◆ Work instruction: Leave out the pictures and repeat the entries below verbatim.
==================================================
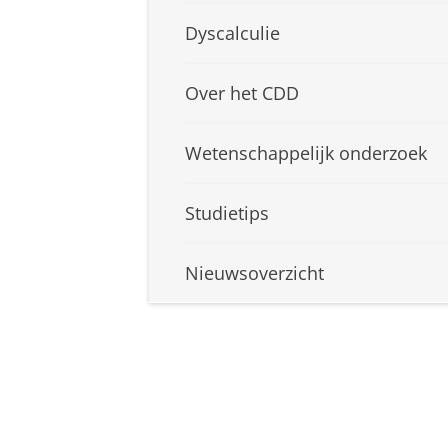
Dyscalculie
Over het CDD
Wetenschappelijk onderzoek
Studietips
Nieuwsoverzicht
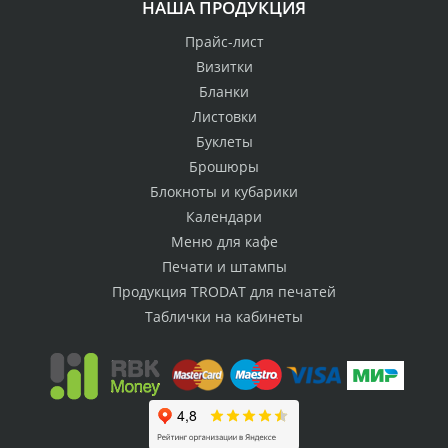
НАША ПРОДУКЦИЯ
Прайс-лист
Визитки
Бланки
Листовки
Буклеты
Брошюры
Блокноты и кубарики
Календари
Меню для кафе
Печати и штампы
Продукция TRODAT для печатей
Таблички на кабинеты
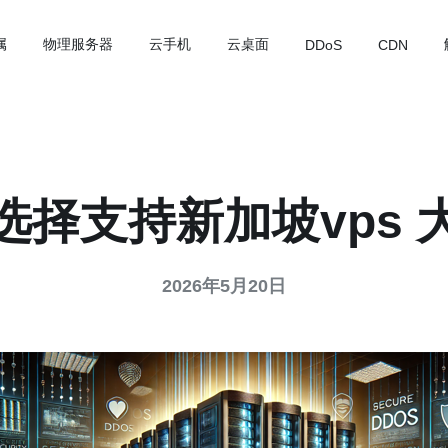
属
物理服务器
云手机
云桌面
DDoS
CDN
选择支持新加坡vps 
2026年5月20日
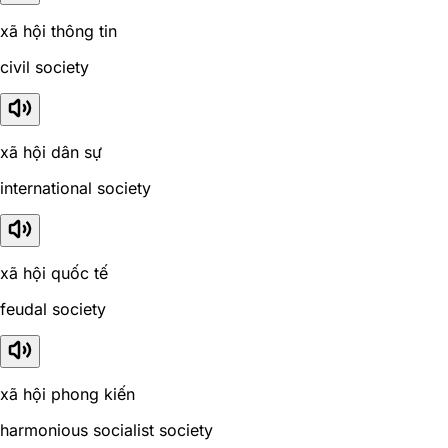
xã hội thông tin
civil society
xã hội dân sự
international society
xã hội quốc tế
feudal society
xã hội phong kiến
harmonious socialist society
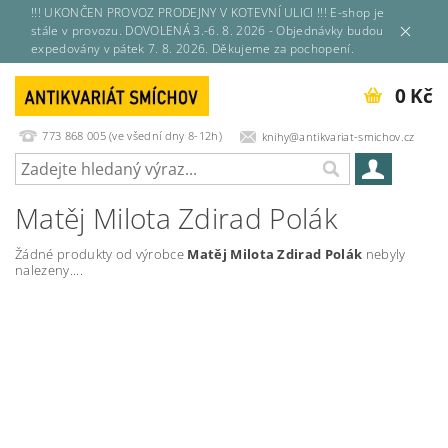
!!! UKONČEN PROVOZ PRODEJNY V KOTEVNÍ ULICI !!! E-shop je
stále v provozu. DOVOLENÁ 3.-6. 8. 2026 - Objednávky budou
expedovány v pátek 7. 8. 2026. Děkujeme za pochopení.
0 Kč
773 868 005 (ve všední dny 8-12h)
knihy@antikvariat-smichov.cz
Matěj Milota Zdirad Polák
Žádné produkty od výrobce
Matěj Milota Zdirad Polák
nebyly
nalezeny....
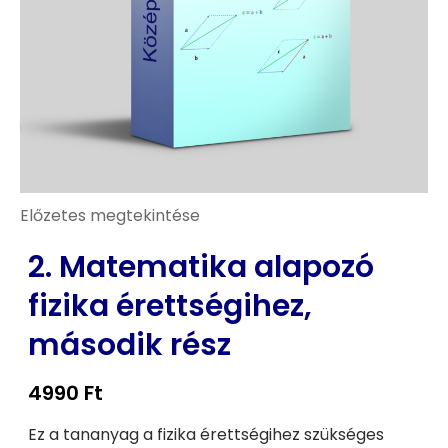
Előzetes megtekintése
2. Matematika alapozó
fizika érettségihez,
második rész
4990
Ft
Ez a tananyag a fizika érettségihez szükséges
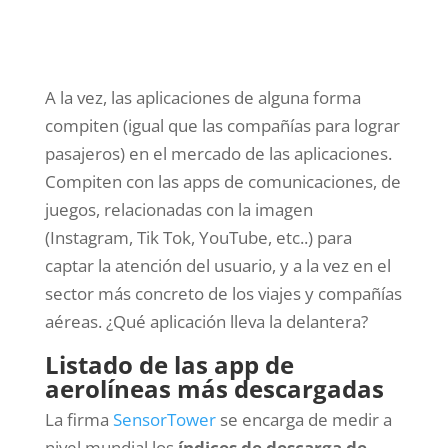
A la vez, las aplicaciones de alguna forma
compiten (igual que las compañías para lograr
pasajeros) en el mercado de las aplicaciones.
Compiten con las apps de comunicaciones, de
juegos, relacionadas con la imagen
(Instagram, Tik Tok, YouTube, etc..) para
captar la atención del usuario, y a la vez en el
sector más concreto de los viajes y compañías
aéreas. ¿Qué aplicación lleva la delantera?
Listado de las app de
aerolíneas más descargadas
La firma
SensorTower
se encarga de medir a
nivel mundial los
índices de descarga de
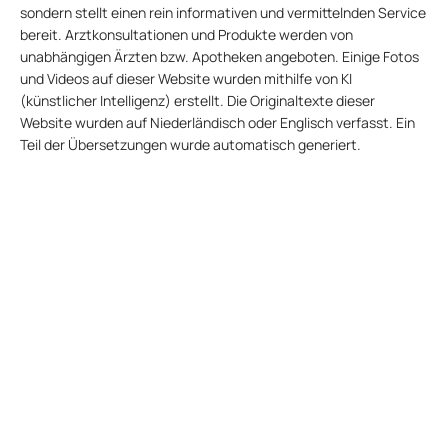
sondern stellt einen rein informativen und vermittelnden Service
bereit. Arztkonsultationen und Produkte werden von
unabhängigen Ärzten bzw. Apotheken angeboten. Einige Fotos
und Videos auf dieser Website wurden mithilfe von KI
(künstlicher Intelligenz) erstellt. Die Originaltexte dieser
Website wurden auf Niederländisch oder Englisch verfasst. Ein
Teil der Übersetzungen wurde automatisch generiert.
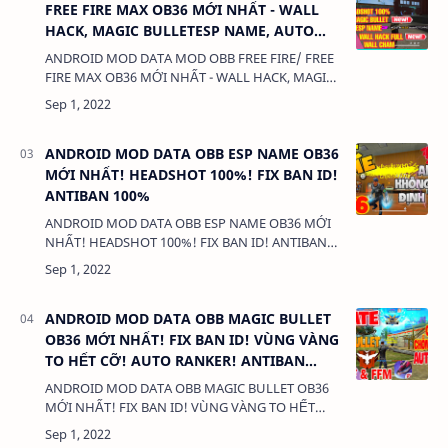
FREE FIRE MAX OB36 MỚI NHẤT - WALL
HACK, MAGIC BULLETESP NAME, AUTO
HEADSHOT, NHÌN XUYÊN TƯỜNG
ANDROID MOD DATA MOD OBB FREE FIRE/ FREE
FIRE MAX OB36 MỚI NHẤT - WALL HACK, MAGIC
BULLETESP NAME, AUTO HEADSHOT, NHÌN
XUYÊN TƯỜNG1. CHỨC NĂNG:- DÀNH CHO
ANDROID- MO…
ANDROID MOD DATA OBB ESP NAME OB36
MỚI NHẤT! HEADSHOT 100%! FIX BAN ID!
ANTIBAN 100%
ANDROID MOD DATA OBB ESP NAME OB36 MỚI
NHẤT! HEADSHOT 100%! FIX BAN ID! ANTIBAN
100%1. CHỨC NĂNG:- MOD OBB- HEADSHOT
100%- ANTIBAND 100%2. TẢI VÀ CÀI ĐẶT (BẢN F…
ANDROID MOD DATA OBB MAGIC BULLET
OB36 MỚI NHẤT! FIX BAN ID! VÙNG VÀNG
TO HẾT CỠ! AUTO RANKER! ANTIBAN
100%
ANDROID MOD DATA OBB MAGIC BULLET OB36
MỚI NHẤT! FIX BAN ID! VÙNG VÀNG TO HẾT
CỠ! AUTO RANKER! ANTIBAN 100%1. CHỨC
NĂNG:- MOD OBB- HEADSHOT 100%- ANTIBAND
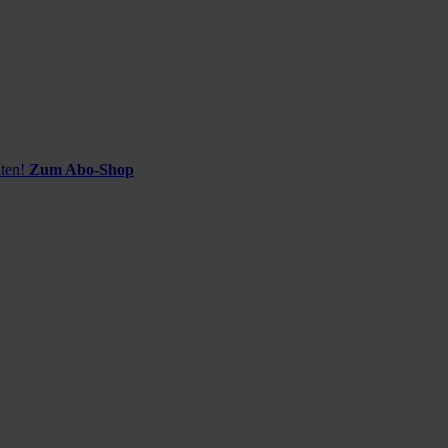
ten!
Zum Abo-Shop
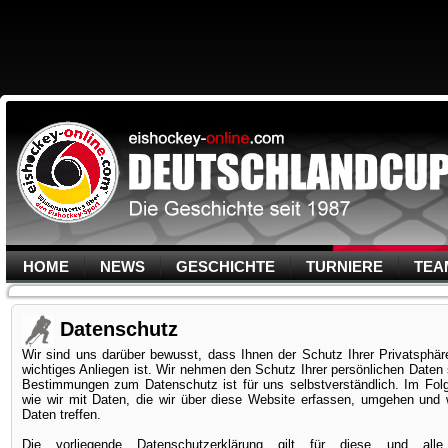
HOME
NEWS
GESCHICHTE
TURNIERE
TEA
Datenschutz
Wir sind uns darüber bewusst, dass Ihnen der Schutz Ihrer Privatsphä
wichtiges Anliegen ist. Wir nehmen den Schutz Ihrer persönlichen Daten 
Bestimmungen zum Datenschutz ist für uns selbstverständlich. Im Folg
wie wir mit Daten, die wir über diese Website erfassen, umgehen un
Daten treffen.
Die vorliegende Datenschutzerklärung gilt für diese und al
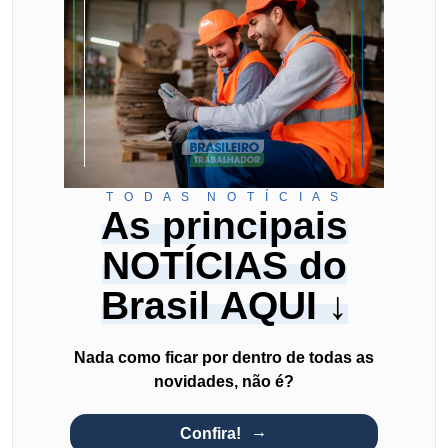
T O D A S N O T Í C I A S
As principais
NOTÍCIAS do
Brasil AQUI ↓
Nada como ficar por dentro de todas as
novidades, não é?
Confira!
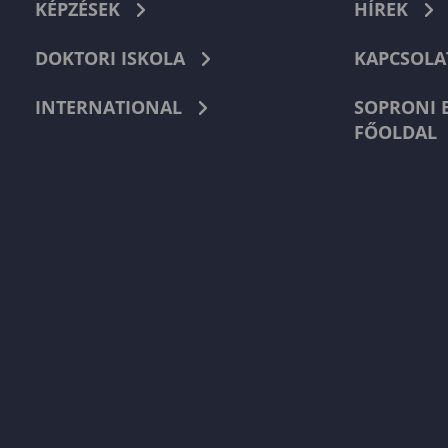
KÉPZÉSEK
HÍREK
DOKTORI ISKOLA
KAPCSOLA
INTERNATIONAL
SOPRONI 
FŐOLDAL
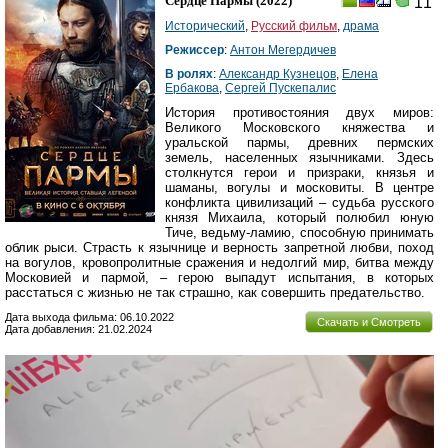
Сердце Пармы
(2022)
11
Исторический
,
Русский фильм
,
драма
Режиссер
:
Антон Мегердичев
В ролях
:
Александр Кузнецов
,
Елена
Ербакова
,
Сергей Пускепалис
История противостояния двух миров:
Великого Московского княжества и
уральской пармы, древних пермских
земель, населенных язычниками. Здесь
столкнутся герои и призраки, князья и
шаманы, вогулы и московиты. В центре
конфликта цивилизаций – судьба русского
князя Михаила, который полюбил юную
Тиче, ведьму-ламию, способную принимать
облик рыси. Страсть к язычнице и верность запретной любви, поход
на вогулов, кровопролитные сражения и недолгий мир, битва между
Московией и пармой, – герою выпадут испытания, в которых
расстаться с жизнью не так страшно, как совершить предательство.
Дата выхода фильма: 06.10.2022
Скачать и Смотреть
Дата добавления: 21.02.2024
==================================================
◆ Task output:
Dyscalculie
Over het CDD
Wetenschappelijk onderzoek
Studietips
Nieuwsoverzicht
НАША ПРОДУКЦИЯ
Прайс-лист
Визитки
Бланки
Листовки
Буклеты
Брошюры
Блокноты и кубарики
Календари
Меню для кафе
Печати и штампы
Продукция TRODAT для печатей
Таблички на кабинеты
属
物理服务器
云手机
云桌面
DDoS
CDN
选择支持新加坡vps 
2026年5月20日
xã hội thông tin
civil society
xã hội dân sự
international society
xã hội quốc tế
feudal society
xã hội phong kiến
harmonious socialist society
!!! UKONČEN PROVOZ PRODEJNY V KOTEVNÍ ULICI !!! E-shop je
stále v provozu. DOVOLENÁ 3.-6. 8. 2026 - Objednávky budou
expedovány v pátek 7. 8. 2026. Děkujeme za pochopení.
0 Kč
773 868 005 (ve všední dny 8-12h)
knihy@antikvariat-smichov.cz
Matěj Milota Zdirad Polák
Žádné produkty od výrobce
Matěj Milota Zdirad Polák
nebyly
nalezeny....
Előzetes megtekintése
2. Matematika alapozó
fizika érettségihez,
második rész
4990
Ft
Ez a tananyag a fizika érettségihez szükséges
A la vez, las aplicaciones de alguna forma
compiten (igual que las compañías para lograr
pasajeros) en el mercado de las aplicaciones.
Compiten con las apps de comunicaciones, de
juegos, relacionadas con la imagen
(Instagram, Tik Tok, YouTube, etc..) para
captar la atención del usuario, y a la vez en el
sector más concreto de los viajes y compañías
aéreas. ¿Qué aplicación lleva la delantera?
Listado de las app de
aerolíneas más descargadas
La firma
SensorTower
se encarga de medir a
nivel mundial los
índices de descarga de
sondern stellt einen rein informativen und vermittelnden Service
bereit. Arztkonsultationen und Produkte werden von
unabhängigen Ärzten bzw. Apotheken angeboten. Einige Fotos
und Videos auf dieser Website wurden mithilfe von KI
(künstlicher Intelligenz) erstellt. Die Originaltexte dieser
Website wurden auf Niederländisch oder Englisch verfasst. Ein
Teil der Übersetzungen wurde automatisch generiert.
FREE FIRE MAX OB36 MỚI NHẤT - WALL
HACK, MAGIC BULLETESP NAME, AUTO
HEADSHOT, NHÌN XUYÊN TƯỜNG
ANDROID MOD DATA MOD OBB FREE FIRE/ FREE
FIRE MAX OB36 MỚI NHẤT - WALL HACK, MAGIC
BULLETESP NAME, AUTO HEADSHOT, NHÌN
XUYÊN TƯỜNG1. CHỨC NĂNG:- DÀNH CHO
ANDROID- MO…
ANDROID MOD DATA OBB ESP NAME OB36
MỚI NHẤT! HEADSHOT 100%! FIX BAN ID!
ANTIBAN 100%
ANDROID MOD DATA OBB ESP NAME OB36 MỚI
NHẤT! HEADSHOT 100%! FIX BAN ID! ANTIBAN
100%1. CHỨC NĂNG:- MOD OBB- HEADSHOT
100%- ANTIBAND 100%2. TẢI VÀ CÀI ĐẶT (BẢN F…
ANDROID MOD DATA OBB MAGIC BULLET
OB36 MỚI NHẤT! FIX BAN ID! VÙNG VÀNG
TO HẾT CỠ! AUTO RANKER! ANTIBAN
100%
ANDROID MOD DATA OBB MAGIC BULLET OB36
MỚI NHẤT! FIX BAN ID! VÙNG VÀNG TO HẾT
CỠ! AUTO RANKER! ANTIBAN 100%1. CHỨC
NĂNG:- MOD OBB- HEADSHOT 100%- ANTIBAND
ten!
Zum Abo-Shop
HOME
NEWS
GESCHICHTE
TURNIERE
TEA
Datenschutz
Wir sind uns darüber bewusst, dass Ihnen der Schutz Ihrer Privatsphä
wichtiges Anliegen ist. Wir nehmen den Schutz Ihrer persönlichen Daten 
Bestimmungen zum Datenschutz ist für uns selbstverständlich. Im Folg
wie wir mit Daten, die wir über diese Website erfassen, umgehen un
Daten treffen.
Die vorliegende Datenschutzerklärung gilt für diese und al
T O D A S N O T Í C I A S
As principais
NOTÍCIAS do
Brasil AQUI ↓
Nada como ficar por dentro de todas as
novidades, não é?
Confira!
KÉPZÉSEK
HÍREK
DOKTORI ISKOLA
KAPCSOLA
INTERNATIONAL
SOPRONI 
FŐOLDAL
Сердце Пармы
(2022)
11
Исторический
,
Русский фильм
,
драма
Режиссер
:
Антон Мегердичев
В ролях
:
Александр Кузнецов
,
Елена
Ербакова
,
Сергей Пускепалис
История противостояния двух миров:
Великого Московского княжества и
уральской пармы, древних пермских
земель, населенных язычниками. Здесь
столкнутся герои и призраки, князья и
шаманы, вогулы и московиты. В центре
конфликта цивилизаций – судьба русского
князя Михаила, который полюбил юную
Тиче, ведьму-ламию, способную принимать
облик рыси. Страсть к язычнице и верность запретной любви, поход
на вогулов, кровопролитные сражения и недолгий мир, битва между
Московией и пармой, – герою выпадут испытания, в которых
расстаться с жизнью не так страшно, как совершить предательство.
Дата выхода фильма: 06.10.2022
Скачать и Смотреть
Дата добавления: 21.02.2024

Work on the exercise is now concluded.